Source records

====================

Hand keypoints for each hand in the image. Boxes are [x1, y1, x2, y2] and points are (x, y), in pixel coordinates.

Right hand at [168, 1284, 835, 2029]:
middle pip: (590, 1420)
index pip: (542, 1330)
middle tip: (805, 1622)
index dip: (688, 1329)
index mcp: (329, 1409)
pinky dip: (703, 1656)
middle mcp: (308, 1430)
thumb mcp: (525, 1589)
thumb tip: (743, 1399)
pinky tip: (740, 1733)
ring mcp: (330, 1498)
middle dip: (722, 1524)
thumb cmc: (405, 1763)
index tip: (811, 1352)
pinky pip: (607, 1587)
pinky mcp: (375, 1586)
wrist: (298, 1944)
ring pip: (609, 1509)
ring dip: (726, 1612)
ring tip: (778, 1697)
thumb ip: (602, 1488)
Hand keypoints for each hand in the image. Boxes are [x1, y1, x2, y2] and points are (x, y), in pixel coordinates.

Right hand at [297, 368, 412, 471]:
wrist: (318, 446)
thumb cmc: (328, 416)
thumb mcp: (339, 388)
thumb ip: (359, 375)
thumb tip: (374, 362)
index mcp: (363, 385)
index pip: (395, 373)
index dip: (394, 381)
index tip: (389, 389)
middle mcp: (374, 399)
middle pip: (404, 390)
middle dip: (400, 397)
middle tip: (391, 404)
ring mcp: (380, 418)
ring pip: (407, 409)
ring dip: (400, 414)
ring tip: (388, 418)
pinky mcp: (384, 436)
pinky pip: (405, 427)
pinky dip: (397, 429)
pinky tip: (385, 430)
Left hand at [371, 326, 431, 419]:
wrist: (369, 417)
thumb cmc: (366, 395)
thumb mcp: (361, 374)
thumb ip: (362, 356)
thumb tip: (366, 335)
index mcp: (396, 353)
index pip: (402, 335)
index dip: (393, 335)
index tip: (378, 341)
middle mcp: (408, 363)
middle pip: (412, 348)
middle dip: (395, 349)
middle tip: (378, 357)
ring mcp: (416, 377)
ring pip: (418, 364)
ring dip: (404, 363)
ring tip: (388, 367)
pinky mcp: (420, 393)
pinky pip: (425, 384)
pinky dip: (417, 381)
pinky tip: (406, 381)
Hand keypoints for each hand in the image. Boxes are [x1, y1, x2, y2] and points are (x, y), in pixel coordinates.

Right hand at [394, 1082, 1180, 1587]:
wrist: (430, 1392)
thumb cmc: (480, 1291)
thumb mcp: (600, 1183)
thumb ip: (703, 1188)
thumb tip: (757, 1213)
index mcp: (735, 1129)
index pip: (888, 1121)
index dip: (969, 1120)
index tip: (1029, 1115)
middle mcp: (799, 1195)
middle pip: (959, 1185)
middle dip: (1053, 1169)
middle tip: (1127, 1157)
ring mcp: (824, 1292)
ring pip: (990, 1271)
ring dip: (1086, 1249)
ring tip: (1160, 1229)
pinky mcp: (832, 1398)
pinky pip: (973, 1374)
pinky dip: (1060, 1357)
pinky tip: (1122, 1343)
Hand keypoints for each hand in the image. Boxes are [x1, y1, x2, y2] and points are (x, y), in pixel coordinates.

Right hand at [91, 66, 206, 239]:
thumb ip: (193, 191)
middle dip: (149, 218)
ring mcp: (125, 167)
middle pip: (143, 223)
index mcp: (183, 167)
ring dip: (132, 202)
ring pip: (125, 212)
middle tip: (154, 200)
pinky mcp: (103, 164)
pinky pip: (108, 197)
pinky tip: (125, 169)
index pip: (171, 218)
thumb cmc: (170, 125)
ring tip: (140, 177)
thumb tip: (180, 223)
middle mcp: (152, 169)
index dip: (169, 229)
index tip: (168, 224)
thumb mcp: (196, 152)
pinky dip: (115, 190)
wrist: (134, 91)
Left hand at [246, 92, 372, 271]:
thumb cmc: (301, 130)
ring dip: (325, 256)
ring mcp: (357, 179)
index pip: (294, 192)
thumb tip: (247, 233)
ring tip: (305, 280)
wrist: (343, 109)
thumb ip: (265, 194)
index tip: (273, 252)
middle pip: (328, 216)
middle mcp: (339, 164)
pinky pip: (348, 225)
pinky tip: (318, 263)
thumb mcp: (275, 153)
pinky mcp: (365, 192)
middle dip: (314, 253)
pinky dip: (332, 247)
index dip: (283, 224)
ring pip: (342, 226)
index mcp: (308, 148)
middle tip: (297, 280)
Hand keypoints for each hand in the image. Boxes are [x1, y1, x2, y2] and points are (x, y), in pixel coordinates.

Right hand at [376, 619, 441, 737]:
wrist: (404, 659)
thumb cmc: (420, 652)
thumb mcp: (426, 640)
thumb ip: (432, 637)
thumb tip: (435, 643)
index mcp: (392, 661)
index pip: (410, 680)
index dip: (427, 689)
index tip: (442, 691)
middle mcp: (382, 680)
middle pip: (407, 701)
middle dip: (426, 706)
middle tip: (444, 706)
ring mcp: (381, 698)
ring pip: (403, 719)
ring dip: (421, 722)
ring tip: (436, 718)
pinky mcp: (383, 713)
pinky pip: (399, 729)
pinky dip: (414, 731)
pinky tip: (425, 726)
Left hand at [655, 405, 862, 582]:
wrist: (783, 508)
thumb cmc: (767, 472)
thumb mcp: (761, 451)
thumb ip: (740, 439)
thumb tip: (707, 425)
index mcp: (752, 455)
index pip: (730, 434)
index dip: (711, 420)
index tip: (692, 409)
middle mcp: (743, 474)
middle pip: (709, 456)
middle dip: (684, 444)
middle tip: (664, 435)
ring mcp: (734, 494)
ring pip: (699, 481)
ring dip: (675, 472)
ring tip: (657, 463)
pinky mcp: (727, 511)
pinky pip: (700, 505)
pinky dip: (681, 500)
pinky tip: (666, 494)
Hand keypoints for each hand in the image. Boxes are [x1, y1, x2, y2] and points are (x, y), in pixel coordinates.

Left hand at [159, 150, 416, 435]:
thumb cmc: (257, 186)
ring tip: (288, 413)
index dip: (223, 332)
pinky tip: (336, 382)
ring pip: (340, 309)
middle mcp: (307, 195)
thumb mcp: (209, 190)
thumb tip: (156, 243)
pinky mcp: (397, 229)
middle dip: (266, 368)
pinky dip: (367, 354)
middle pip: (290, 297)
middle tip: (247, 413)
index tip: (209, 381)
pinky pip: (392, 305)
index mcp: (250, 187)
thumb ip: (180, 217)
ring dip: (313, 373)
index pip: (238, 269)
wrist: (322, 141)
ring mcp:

====================

= What the task asks =
Above are the records; from them, give again exactly the lines from the one containing "ring mcp: (357, 179)" through the one containing "ring mcp: (381, 698)", both included.

= Exercise output =
ring mcp: (357, 179)
index pip: (294, 192)
thumb tip: (247, 233)
ring tip: (305, 280)
wrist: (343, 109)
thumb ip: (265, 194)
index tip: (273, 252)
middle pip: (328, 216)
middle mcp: (339, 164)
pinky pip: (348, 225)
pinky tip: (318, 263)
thumb mcp: (275, 153)
pinky mcp: (365, 192)
middle dip: (314, 253)
pinky dip: (332, 247)
index dip: (283, 224)
ring pip: (342, 226)
index mcp: (308, 148)
middle tip: (297, 280)
Hand keypoints for each hand in the image. Boxes are [x1, y1, x2, y2] and points are (x, y), in pixel coordinates.

Right hand at [376, 619, 441, 737]:
wrist: (404, 659)
thumb cmc: (420, 652)
thumb mcp: (426, 640)
thumb ip: (432, 637)
thumb tip: (435, 643)
index mcp: (392, 661)
index pip: (410, 680)
index dip: (427, 689)
index tip: (442, 691)
middle mcp: (382, 680)
middle pip: (407, 701)
middle dip: (426, 706)
middle tip: (444, 706)
ring mcp: (381, 698)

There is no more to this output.